══ TASK DATA

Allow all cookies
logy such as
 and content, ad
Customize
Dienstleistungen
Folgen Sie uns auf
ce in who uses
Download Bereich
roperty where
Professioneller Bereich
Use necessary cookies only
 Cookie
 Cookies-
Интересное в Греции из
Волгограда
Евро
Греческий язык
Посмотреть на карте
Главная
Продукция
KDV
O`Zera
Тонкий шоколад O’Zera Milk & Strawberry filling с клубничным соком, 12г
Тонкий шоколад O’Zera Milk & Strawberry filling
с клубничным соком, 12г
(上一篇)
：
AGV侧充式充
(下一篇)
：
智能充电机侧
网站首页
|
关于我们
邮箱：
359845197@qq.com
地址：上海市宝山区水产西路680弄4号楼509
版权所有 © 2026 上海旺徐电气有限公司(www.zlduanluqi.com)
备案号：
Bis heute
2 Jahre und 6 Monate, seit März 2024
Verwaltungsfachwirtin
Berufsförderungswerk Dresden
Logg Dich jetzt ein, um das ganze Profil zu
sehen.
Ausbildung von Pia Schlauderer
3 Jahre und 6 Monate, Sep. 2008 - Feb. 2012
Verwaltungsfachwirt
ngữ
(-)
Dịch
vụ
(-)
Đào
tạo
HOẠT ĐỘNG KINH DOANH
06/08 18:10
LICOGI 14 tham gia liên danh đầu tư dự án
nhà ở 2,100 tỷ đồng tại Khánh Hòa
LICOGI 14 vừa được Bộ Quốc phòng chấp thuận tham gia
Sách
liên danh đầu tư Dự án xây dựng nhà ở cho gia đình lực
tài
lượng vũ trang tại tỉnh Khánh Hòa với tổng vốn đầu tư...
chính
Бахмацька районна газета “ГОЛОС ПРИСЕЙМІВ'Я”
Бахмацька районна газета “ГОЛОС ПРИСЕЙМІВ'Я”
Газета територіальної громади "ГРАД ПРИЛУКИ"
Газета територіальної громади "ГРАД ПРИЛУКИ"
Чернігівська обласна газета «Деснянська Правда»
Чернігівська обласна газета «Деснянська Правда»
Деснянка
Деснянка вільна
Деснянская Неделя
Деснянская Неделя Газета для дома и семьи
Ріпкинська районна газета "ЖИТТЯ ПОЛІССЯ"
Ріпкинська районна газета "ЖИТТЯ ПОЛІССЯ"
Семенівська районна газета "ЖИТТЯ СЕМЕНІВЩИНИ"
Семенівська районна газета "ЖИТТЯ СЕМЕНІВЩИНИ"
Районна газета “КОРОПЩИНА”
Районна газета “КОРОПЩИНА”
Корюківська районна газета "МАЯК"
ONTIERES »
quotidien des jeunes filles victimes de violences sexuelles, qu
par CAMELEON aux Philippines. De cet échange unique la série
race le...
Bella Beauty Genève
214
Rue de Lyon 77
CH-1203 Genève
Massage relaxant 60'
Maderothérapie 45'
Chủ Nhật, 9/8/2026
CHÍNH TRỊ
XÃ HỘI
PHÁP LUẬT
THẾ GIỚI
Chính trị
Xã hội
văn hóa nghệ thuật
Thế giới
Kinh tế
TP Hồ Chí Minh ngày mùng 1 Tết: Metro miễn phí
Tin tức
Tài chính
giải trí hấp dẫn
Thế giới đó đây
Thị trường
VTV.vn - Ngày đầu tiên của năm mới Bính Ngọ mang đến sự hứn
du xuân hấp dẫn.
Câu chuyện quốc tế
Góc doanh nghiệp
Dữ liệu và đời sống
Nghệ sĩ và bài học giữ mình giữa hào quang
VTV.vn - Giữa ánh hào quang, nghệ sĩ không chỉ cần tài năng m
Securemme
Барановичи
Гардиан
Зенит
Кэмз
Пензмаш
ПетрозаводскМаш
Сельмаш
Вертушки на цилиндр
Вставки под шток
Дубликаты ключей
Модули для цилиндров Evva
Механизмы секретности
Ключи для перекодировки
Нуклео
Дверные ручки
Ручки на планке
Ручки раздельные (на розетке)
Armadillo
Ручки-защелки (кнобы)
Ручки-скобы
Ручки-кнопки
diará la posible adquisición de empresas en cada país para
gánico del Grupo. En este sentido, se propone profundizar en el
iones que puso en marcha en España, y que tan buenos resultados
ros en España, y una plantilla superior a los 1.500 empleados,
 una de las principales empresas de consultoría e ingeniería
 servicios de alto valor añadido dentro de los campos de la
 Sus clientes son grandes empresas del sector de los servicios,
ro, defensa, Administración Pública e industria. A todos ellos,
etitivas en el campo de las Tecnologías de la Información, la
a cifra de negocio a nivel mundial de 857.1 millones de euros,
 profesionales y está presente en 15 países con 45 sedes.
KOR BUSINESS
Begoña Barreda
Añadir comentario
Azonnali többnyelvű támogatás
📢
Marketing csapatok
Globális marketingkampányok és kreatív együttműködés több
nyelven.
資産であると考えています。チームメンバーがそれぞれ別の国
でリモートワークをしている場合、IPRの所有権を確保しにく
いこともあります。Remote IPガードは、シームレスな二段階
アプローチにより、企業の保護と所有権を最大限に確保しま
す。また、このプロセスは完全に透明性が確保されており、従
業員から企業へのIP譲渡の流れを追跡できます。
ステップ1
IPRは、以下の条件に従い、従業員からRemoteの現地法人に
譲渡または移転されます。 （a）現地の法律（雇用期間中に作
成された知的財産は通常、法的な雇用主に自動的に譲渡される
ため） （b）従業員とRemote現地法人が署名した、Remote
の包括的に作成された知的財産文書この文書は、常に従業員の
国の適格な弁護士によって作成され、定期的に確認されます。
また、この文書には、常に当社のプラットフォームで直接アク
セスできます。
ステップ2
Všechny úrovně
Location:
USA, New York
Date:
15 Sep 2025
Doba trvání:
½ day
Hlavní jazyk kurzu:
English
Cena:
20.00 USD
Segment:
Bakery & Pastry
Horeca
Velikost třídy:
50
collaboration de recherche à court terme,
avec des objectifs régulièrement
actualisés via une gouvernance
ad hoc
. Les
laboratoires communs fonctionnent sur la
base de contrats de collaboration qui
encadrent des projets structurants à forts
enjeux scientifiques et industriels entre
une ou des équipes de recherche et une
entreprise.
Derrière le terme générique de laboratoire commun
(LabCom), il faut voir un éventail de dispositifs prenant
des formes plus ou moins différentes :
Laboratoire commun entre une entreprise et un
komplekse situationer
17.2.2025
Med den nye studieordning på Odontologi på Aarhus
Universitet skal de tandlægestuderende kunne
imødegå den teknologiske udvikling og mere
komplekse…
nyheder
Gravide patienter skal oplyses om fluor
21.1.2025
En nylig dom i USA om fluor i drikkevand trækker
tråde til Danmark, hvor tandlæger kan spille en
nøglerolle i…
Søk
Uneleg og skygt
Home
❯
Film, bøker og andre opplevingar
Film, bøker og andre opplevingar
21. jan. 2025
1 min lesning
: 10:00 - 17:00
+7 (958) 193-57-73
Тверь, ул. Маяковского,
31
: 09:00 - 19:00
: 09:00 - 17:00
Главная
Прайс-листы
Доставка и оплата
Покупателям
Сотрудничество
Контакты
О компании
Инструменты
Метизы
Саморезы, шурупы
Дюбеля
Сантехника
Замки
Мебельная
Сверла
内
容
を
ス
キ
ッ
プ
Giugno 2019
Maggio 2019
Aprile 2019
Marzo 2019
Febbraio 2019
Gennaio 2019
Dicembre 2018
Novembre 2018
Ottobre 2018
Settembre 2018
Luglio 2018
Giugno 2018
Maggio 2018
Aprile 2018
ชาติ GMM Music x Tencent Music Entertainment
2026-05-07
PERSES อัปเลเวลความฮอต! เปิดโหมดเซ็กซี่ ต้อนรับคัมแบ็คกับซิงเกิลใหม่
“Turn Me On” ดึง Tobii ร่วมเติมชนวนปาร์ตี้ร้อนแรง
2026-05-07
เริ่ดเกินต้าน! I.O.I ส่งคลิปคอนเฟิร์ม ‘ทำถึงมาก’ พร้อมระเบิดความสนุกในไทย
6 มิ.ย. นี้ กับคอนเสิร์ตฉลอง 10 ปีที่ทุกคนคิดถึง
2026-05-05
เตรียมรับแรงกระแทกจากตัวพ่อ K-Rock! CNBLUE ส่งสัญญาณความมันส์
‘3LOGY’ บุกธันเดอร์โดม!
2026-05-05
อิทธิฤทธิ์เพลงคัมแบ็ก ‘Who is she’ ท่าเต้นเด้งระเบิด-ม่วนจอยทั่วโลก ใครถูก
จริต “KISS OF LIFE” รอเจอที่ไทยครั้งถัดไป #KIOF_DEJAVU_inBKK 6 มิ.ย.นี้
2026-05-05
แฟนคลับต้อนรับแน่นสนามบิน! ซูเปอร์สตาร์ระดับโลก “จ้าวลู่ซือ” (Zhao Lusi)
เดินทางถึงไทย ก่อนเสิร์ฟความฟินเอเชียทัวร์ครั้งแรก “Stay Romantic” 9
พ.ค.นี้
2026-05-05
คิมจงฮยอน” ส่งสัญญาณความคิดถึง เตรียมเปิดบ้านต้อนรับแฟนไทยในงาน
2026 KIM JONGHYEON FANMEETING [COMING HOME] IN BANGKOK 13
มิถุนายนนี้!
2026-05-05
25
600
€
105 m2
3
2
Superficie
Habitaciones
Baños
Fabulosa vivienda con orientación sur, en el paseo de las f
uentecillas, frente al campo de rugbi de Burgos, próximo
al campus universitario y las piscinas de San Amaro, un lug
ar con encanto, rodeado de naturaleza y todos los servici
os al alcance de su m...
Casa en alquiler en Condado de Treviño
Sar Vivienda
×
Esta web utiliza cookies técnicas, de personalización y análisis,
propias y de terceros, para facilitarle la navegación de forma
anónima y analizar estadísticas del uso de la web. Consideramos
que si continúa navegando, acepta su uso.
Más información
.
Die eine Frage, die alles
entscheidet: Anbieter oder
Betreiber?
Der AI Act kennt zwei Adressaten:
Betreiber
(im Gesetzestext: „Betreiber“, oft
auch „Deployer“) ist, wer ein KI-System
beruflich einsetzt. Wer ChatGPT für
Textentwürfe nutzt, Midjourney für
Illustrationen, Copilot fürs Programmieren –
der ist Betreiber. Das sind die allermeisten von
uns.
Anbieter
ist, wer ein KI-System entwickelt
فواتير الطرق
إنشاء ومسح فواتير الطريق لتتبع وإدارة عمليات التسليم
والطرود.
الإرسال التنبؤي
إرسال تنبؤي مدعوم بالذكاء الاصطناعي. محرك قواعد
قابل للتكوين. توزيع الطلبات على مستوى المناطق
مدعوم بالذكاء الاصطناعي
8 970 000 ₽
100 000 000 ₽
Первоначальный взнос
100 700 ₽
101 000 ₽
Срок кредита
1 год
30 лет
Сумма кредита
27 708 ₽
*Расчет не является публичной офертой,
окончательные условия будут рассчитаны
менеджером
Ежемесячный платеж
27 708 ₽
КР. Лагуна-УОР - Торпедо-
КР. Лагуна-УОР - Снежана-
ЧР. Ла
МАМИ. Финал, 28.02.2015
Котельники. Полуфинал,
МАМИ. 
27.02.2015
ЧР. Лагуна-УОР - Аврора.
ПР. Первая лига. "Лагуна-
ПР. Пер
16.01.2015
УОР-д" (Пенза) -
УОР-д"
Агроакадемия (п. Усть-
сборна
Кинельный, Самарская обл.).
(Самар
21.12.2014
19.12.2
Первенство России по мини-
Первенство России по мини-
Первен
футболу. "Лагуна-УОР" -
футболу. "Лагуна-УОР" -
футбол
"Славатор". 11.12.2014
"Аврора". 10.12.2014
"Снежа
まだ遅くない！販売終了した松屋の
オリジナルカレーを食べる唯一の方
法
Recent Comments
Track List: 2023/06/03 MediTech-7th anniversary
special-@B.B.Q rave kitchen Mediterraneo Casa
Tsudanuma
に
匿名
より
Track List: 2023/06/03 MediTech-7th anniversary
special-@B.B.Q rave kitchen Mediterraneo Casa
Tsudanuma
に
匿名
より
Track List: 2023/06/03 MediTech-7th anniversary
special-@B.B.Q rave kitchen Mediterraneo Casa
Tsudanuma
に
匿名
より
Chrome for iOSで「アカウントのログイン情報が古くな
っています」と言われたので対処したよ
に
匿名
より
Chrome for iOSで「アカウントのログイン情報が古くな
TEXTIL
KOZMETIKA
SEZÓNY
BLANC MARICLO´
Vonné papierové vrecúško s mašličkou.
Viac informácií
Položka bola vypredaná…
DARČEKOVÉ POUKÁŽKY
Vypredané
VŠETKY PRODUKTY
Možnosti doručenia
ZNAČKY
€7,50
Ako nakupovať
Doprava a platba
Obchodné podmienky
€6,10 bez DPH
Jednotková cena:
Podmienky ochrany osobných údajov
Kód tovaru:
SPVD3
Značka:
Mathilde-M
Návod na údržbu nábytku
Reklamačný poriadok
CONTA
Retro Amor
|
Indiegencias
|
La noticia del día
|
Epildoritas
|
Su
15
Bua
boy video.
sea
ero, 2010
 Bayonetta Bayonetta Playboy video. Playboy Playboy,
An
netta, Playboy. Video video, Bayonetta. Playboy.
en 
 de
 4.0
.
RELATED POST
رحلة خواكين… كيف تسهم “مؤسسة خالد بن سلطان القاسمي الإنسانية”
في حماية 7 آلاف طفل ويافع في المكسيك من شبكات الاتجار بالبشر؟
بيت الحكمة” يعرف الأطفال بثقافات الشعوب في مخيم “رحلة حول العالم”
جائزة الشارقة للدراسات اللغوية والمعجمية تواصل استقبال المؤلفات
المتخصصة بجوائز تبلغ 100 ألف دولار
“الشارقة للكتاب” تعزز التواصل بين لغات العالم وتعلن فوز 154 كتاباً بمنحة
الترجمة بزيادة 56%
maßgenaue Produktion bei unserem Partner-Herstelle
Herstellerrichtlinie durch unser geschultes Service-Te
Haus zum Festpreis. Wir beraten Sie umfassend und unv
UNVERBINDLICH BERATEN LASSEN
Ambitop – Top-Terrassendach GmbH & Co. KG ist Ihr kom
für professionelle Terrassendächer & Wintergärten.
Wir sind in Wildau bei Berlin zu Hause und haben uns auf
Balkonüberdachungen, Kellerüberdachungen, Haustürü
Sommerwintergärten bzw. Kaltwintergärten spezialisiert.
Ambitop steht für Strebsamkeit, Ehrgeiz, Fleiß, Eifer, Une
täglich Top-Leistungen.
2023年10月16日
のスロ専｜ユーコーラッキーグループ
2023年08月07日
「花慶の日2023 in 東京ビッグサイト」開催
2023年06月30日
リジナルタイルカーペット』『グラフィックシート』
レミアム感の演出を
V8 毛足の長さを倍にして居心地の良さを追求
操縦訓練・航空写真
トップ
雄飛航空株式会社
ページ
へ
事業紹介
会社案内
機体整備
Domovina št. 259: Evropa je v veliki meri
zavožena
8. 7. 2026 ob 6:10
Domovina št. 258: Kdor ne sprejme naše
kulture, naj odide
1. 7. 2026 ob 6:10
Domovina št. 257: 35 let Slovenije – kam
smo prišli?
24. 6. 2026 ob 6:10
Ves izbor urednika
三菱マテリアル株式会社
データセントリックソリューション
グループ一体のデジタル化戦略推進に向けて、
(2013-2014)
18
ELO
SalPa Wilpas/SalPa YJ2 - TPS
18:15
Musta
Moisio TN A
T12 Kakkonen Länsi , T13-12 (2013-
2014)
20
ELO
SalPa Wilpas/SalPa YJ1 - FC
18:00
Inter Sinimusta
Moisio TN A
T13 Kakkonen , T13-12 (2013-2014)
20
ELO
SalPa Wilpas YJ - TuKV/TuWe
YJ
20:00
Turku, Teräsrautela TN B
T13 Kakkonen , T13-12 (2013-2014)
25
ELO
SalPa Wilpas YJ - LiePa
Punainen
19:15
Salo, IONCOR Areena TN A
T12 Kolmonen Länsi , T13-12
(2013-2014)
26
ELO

════

→ **PROBLEM STATEMENT**: Scan the records above for the lines holding "資産であると考えています。チームメンバーがそれぞれ別の国" and "entreprise.". Transcribe those two and every line between them word for word, and no others.

→ **SOLUTION FOR THIS PROBLEM**:
資産であると考えています。チームメンバーがそれぞれ別の国
でリモートワークをしている場合、IPRの所有権を確保しにく
いこともあります。Remote IPガードは、シームレスな二段階
アプローチにより、企業の保護と所有権を最大限に確保しま
す。また、このプロセスは完全に透明性が確保されており、従
業員から企業へのIP譲渡の流れを追跡できます。
ステップ1
IPRは、以下の条件に従い、従業員からRemoteの現地法人に
譲渡または移転されます。 （a）現地の法律（雇用期間中に作
成された知的財産は通常、法的な雇用主に自動的に譲渡される
ため） （b）従業員とRemote現地法人が署名した、Remote
の包括的に作成された知的財産文書この文書は、常に従業員の
国の適格な弁護士によって作成され、定期的に確認されます。
また、この文書には、常に当社のプラットフォームで直接アク
セスできます。
ステップ2
Všechny úrovně
Location:
USA, New York
Date:
15 Sep 2025
Doba trvání:
½ day
Hlavní jazyk kurzu:
English
Cena:
20.00 USD
Segment:
Bakery & Pastry
Horeca
Velikost třídy:
50
collaboration de recherche à court terme,
avec des objectifs régulièrement
actualisés via une gouvernance
ad hoc
. Les
laboratoires communs fonctionnent sur la
base de contrats de collaboration qui
encadrent des projets structurants à forts
enjeux scientifiques et industriels entre
une ou des équipes de recherche et une
entreprise.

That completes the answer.